Stored entries:
━━━━━━━━

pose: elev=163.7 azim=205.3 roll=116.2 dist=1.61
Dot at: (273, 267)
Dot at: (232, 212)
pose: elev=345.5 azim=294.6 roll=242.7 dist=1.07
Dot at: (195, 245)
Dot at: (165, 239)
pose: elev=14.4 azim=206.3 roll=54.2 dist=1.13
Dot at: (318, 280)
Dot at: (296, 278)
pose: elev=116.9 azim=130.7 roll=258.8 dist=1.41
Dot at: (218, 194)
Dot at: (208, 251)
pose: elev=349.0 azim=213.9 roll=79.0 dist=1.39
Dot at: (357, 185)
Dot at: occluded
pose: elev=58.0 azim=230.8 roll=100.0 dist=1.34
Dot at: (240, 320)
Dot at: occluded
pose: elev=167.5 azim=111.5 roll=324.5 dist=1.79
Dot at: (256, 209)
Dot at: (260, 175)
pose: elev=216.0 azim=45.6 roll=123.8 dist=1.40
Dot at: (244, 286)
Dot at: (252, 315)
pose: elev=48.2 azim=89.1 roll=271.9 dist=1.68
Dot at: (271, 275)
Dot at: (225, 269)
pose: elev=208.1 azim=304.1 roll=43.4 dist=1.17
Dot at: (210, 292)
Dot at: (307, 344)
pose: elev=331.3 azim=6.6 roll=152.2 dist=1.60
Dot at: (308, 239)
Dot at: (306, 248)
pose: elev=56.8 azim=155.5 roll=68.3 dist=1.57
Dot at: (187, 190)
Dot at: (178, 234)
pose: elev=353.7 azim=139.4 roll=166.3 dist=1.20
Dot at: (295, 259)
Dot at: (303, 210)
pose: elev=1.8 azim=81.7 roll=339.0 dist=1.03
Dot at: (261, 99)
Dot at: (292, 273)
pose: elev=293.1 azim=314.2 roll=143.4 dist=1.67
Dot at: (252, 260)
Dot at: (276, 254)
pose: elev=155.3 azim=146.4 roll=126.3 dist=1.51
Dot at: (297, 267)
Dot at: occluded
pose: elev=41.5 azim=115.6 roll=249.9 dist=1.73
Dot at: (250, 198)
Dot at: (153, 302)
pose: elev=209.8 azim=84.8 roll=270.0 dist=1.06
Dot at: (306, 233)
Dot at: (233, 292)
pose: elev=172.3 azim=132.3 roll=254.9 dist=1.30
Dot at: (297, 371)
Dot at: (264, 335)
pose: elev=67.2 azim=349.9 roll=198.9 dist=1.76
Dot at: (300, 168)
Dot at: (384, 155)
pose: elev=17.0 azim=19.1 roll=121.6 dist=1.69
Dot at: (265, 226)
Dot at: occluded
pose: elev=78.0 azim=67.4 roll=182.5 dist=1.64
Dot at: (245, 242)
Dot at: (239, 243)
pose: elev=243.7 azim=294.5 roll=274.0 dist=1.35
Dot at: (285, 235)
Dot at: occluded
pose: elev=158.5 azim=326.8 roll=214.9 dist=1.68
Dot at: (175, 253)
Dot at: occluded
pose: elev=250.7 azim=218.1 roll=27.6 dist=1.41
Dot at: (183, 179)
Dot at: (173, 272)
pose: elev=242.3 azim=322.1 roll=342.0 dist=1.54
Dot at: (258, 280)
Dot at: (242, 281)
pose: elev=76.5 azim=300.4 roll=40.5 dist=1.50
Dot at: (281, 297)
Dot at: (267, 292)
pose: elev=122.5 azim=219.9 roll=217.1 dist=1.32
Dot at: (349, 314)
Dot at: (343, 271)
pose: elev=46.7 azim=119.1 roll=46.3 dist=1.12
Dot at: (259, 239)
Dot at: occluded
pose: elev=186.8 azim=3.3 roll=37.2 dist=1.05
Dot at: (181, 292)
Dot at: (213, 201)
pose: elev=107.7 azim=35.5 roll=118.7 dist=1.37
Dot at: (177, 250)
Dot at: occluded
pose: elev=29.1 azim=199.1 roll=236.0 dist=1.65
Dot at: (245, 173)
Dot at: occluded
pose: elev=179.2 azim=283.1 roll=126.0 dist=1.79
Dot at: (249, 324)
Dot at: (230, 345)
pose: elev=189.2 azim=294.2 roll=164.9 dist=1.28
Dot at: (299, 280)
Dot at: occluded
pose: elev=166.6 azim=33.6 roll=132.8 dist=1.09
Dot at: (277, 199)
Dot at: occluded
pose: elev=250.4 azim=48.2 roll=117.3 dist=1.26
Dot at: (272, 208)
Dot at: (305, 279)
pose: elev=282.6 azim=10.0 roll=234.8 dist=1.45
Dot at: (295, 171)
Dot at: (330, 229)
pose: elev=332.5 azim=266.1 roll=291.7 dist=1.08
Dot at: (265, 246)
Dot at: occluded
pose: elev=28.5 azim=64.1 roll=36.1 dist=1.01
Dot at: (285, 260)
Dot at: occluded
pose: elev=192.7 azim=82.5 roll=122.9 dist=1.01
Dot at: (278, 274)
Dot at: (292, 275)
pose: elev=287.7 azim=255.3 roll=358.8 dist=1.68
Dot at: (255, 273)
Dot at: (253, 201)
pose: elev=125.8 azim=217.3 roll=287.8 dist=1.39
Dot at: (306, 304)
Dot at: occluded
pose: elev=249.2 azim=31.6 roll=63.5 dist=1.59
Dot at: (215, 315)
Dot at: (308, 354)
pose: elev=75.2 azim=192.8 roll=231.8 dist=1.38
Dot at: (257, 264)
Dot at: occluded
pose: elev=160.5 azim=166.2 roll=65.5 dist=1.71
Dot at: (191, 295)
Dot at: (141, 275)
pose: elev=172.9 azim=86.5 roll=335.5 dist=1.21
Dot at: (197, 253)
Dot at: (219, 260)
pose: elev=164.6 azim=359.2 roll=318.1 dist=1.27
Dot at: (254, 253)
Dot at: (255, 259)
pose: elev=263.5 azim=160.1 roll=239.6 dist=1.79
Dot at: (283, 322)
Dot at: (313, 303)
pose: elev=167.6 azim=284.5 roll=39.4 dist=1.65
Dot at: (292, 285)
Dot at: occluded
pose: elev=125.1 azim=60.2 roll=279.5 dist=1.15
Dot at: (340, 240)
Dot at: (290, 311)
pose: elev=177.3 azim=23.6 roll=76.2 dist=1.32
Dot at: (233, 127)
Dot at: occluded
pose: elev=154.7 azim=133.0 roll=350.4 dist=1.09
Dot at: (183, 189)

━━━━━━━━

§ What the task requires:
Can you give the lines again from the one containing "pose: elev=192.7 azim=82.5" through the end of the entries, changing "dist" to "distance" and leaving everything else the same?

§ Answer for the task:
pose: elev=192.7 azim=82.5 roll=122.9 distance=1.01
Dot at: (278, 274)
Dot at: (292, 275)
pose: elev=287.7 azim=255.3 roll=358.8 distance=1.68
Dot at: (255, 273)
Dot at: (253, 201)
pose: elev=125.8 azim=217.3 roll=287.8 distance=1.39
Dot at: (306, 304)
Dot at: occluded
pose: elev=249.2 azim=31.6 roll=63.5 distance=1.59
Dot at: (215, 315)
Dot at: (308, 354)
pose: elev=75.2 azim=192.8 roll=231.8 distance=1.38
Dot at: (257, 264)
Dot at: occluded
pose: elev=160.5 azim=166.2 roll=65.5 distance=1.71
Dot at: (191, 295)
Dot at: (141, 275)
pose: elev=172.9 azim=86.5 roll=335.5 distance=1.21
Dot at: (197, 253)
Dot at: (219, 260)
pose: elev=164.6 azim=359.2 roll=318.1 distance=1.27
Dot at: (254, 253)
Dot at: (255, 259)
pose: elev=263.5 azim=160.1 roll=239.6 distance=1.79
Dot at: (283, 322)
Dot at: (313, 303)
pose: elev=167.6 azim=284.5 roll=39.4 distance=1.65
Dot at: (292, 285)
Dot at: occluded
pose: elev=125.1 azim=60.2 roll=279.5 distance=1.15
Dot at: (340, 240)
Dot at: (290, 311)
pose: elev=177.3 azim=23.6 roll=76.2 distance=1.32
Dot at: (233, 127)
Dot at: occluded
pose: elev=154.7 azim=133.0 roll=350.4 distance=1.09
Dot at: (183, 189)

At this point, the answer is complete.